É um tempo que parece agora absurdamente distante. Um tempo anterior à incontinência televisiva dos concursos de talentos, quando o adolescente mais delirante não sonhava ser conhecido para lá do final da rua.
Nesse tempo de dois canais, anterior à fnac, à playstation e às boxes, às guerras de anúncios entre supermercados com pessoas pretensamente normais, à internet, aos telefones móveis e aos comments, a interactividade com os meios de comunicação resumia-se aos discos pedidos e o karaoke irrompeu como inimaginável vanguarda da tecnologia.
Nesse tempo, dizia – atenção que isto não é exactamente nostalgia – não havia grande escolha, mas, como sempre, enterrados no presente até ao pescoço, não éramos então capazes de o perceber.
É a recordação desses dias que volta com a notícia da morte de Whitney Houston, acidente há tanto à espera de acontecer (pelo menos desde que um tablóide revelou uma foto da casa de banho da cantora que me fez pensar que o tipo que vivia então comigo era, afinal, uma fada do lar).
Era o princípio dos anos 90, em que um só indivíduo conseguia dominar as listas de venda de discos durante mais de um ano e ainda acumular com recordes de bilheteira nos cinemas. Em que Fernando Pereira era o grande artista português e Kevin Costner o equivalente fin de siècle de George Clooney (eu avisei que isto não era um exercício nostálgico).
Nesses dias, parece-me agora, havia uma grandeza qualquer nos serões de karaoke. Deprimentes e épicos como só os serões de karaoke conseguem ser. Havia uma inconsciência de si que fazia com que todos fossem um pouco mais espontâneos, ridículos e comoventes. Ninguém tinha concorrido aos “Ídolos”. Ninguém tinha cinco mil amigos no facebook. Havia poucas lojas de marca. Uma pessoa avançava sem rede, com o pullover do avô e os ténis de imitação, as calças reviradas para cima e o cabelo à jogador da segunda B, e subia ao palco para cantar o “Blaze of Glory”. E isso era o auge. Isso era o momentum. Isso era o tudo ou nada.
Com sorte, passávamos com suficiente.
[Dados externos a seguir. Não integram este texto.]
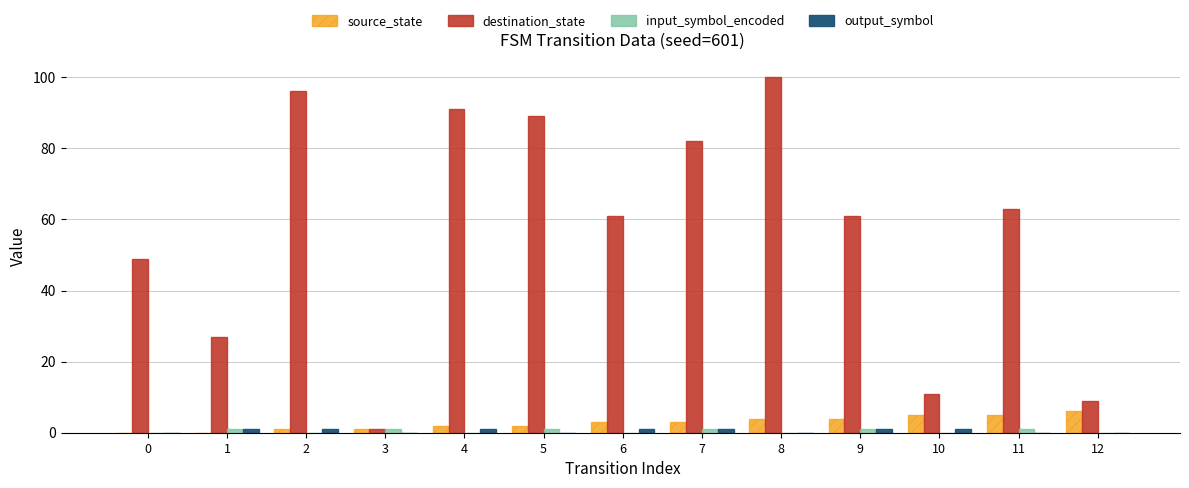

Are the bars grouped side by side (vs. stacked)?

Yes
Se não se tropeçasse no fio do micro nem distribuísse perdigotos pela primeira fila, se a jovem que queríamos conquistar não tivesse saído nesse preciso momento acompanhada dum jovem, já teria sido memorável.
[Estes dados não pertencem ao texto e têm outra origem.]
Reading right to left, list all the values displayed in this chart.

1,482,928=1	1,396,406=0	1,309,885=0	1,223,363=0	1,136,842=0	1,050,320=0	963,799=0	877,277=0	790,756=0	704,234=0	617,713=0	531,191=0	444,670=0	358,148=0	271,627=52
Depois, porém, vinha sempre uma garota. Uma moça em que nunca tínhamos reparado, ar confiante, celebrada em antecipação pelas amigas, que chegava lá, entrava numa comunicação cósmica com que a Whitney e lá ia daquilo. “I Will Always Love You” ou “The Greatest Love Of All” ou qualquer coisa com “Love” e muito fôlego.
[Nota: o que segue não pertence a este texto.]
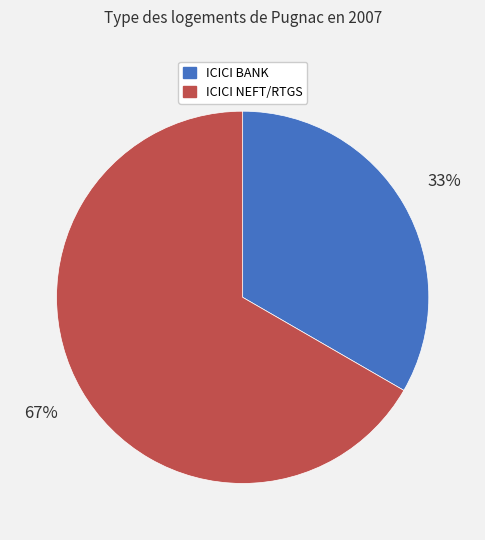

Which category has the smallest portion of the pie?

ICICI BANK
A sala ia abaixo, Whitney Houston deixava o corpo da jovem que voltava para o seu lugar no anonimato e já ninguém se lembrava do nosso “Blaze of Glory”.
Agora, sabendo das notícias, só consigo recordar-me disto. Do pullover do avô. Dos dois canais. Das Whitneys do fim da rua.
Pergunto-me se lamentarão não ter havido, no tempo delas, tanto concurso de talento. Ou se, ilusão por ilusão, continuam a preferir os serões de karaoke, onde ninguém sonha saltar para o mundo de Sinatra, mas fazer precisamente o contrário. Trazer Sinatra para ali, entre minis e a província, canções do Tony Carreira e gente normal que compra nos supermercados promovidos por quem a tenta, sem sucesso, imitar.